Supplied data:
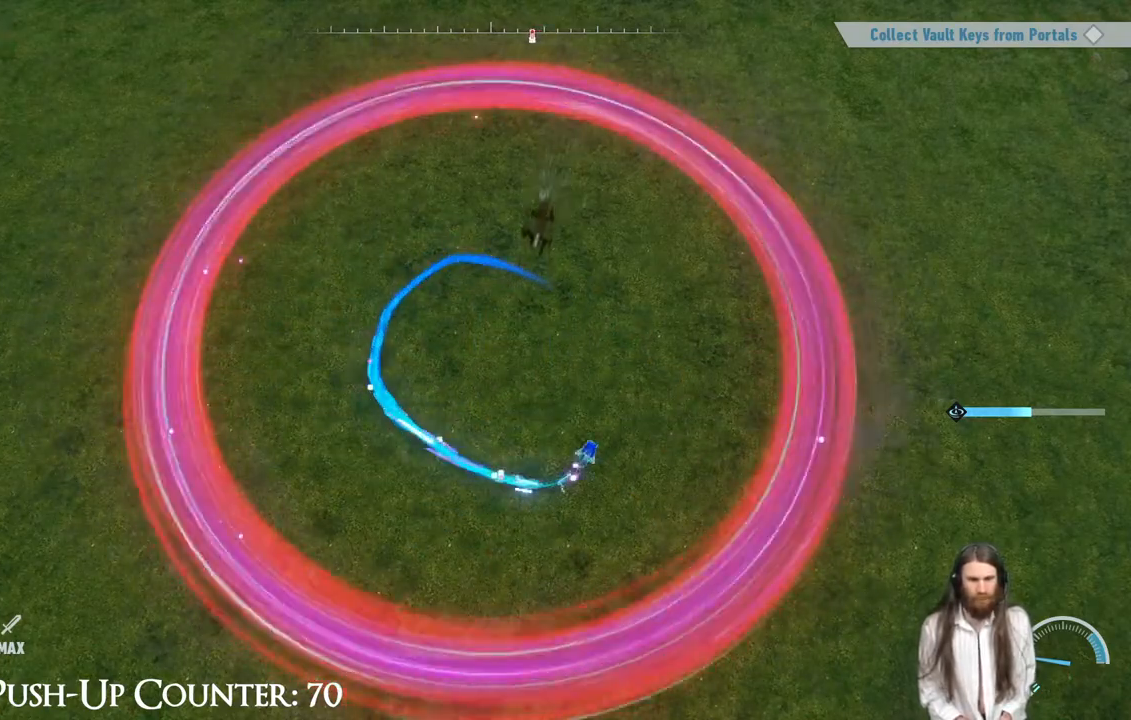
{"buttons": ["Y"], "left_stick": "up-left", "right_stick": "center", "events": [[183, "left_stick", "up"], [367, "left_stick", "up-left"]]}
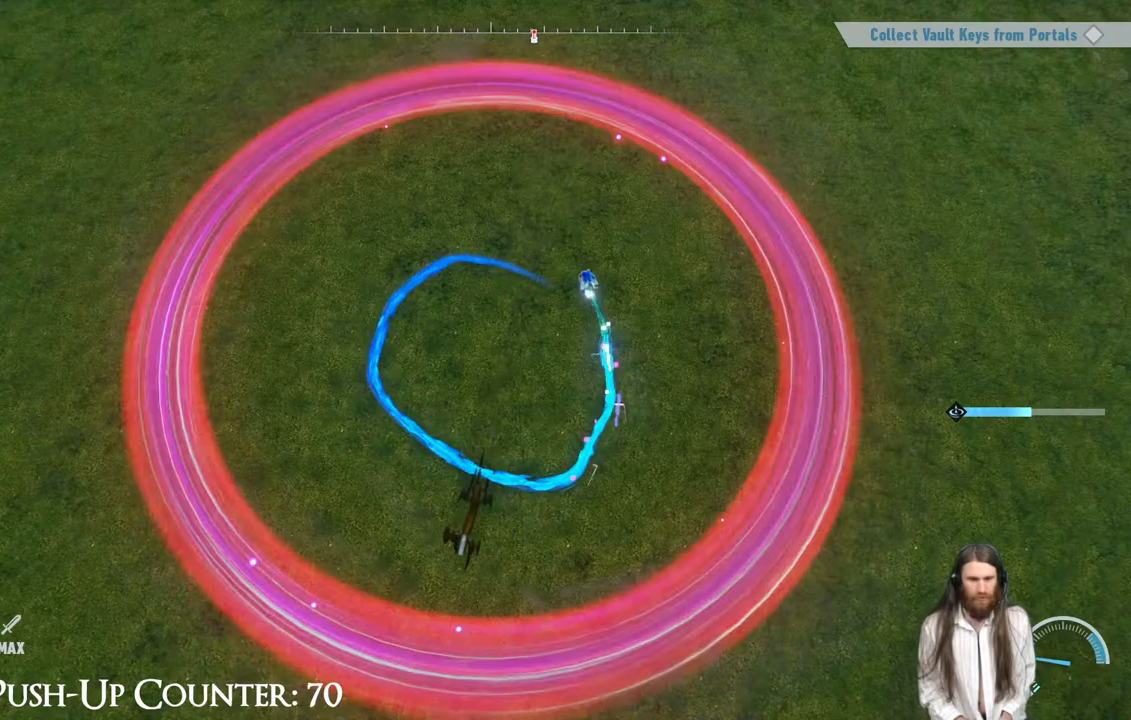
{"buttons": ["Y"], "left_stick": "down", "right_stick": "center", "events": [[83, "left_stick", "left"], [433, "left_stick", "down"]]}
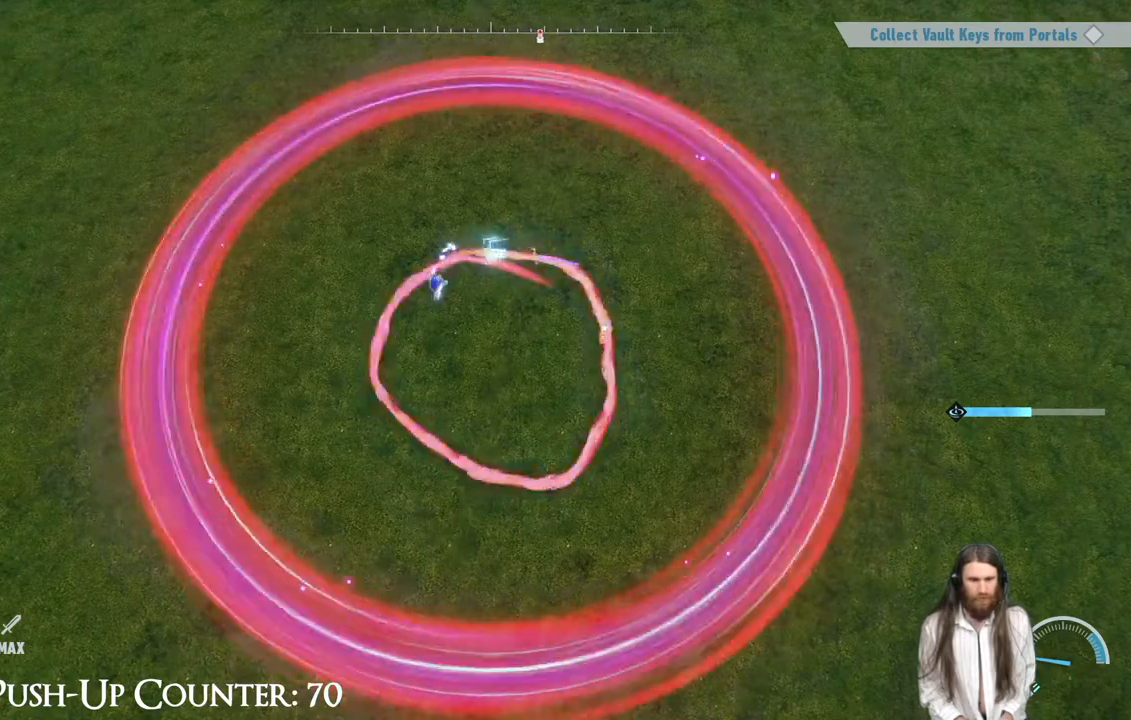
{"buttons": [], "left_stick": "up-right", "right_stick": "center", "events": [[117, "left_stick", "down-right"], [450, "Y", "up"], [467, "left_stick", "up-right"]]}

Work instructions:
Transcribe the whole listing, character for character, but not its images.

Answer for the task:
{"buttons": ["Y"], "left_stick": "up-left", "right_stick": "center", "events": [[183, "left_stick", "up"], [367, "left_stick", "up-left"]]}
{"buttons": ["Y"], "left_stick": "down", "right_stick": "center", "events": [[83, "left_stick", "left"], [433, "left_stick", "down"]]}
{"buttons": [], "left_stick": "up-right", "right_stick": "center", "events": [[117, "left_stick", "down-right"], [450, "Y", "up"], [467, "left_stick", "up-right"]]}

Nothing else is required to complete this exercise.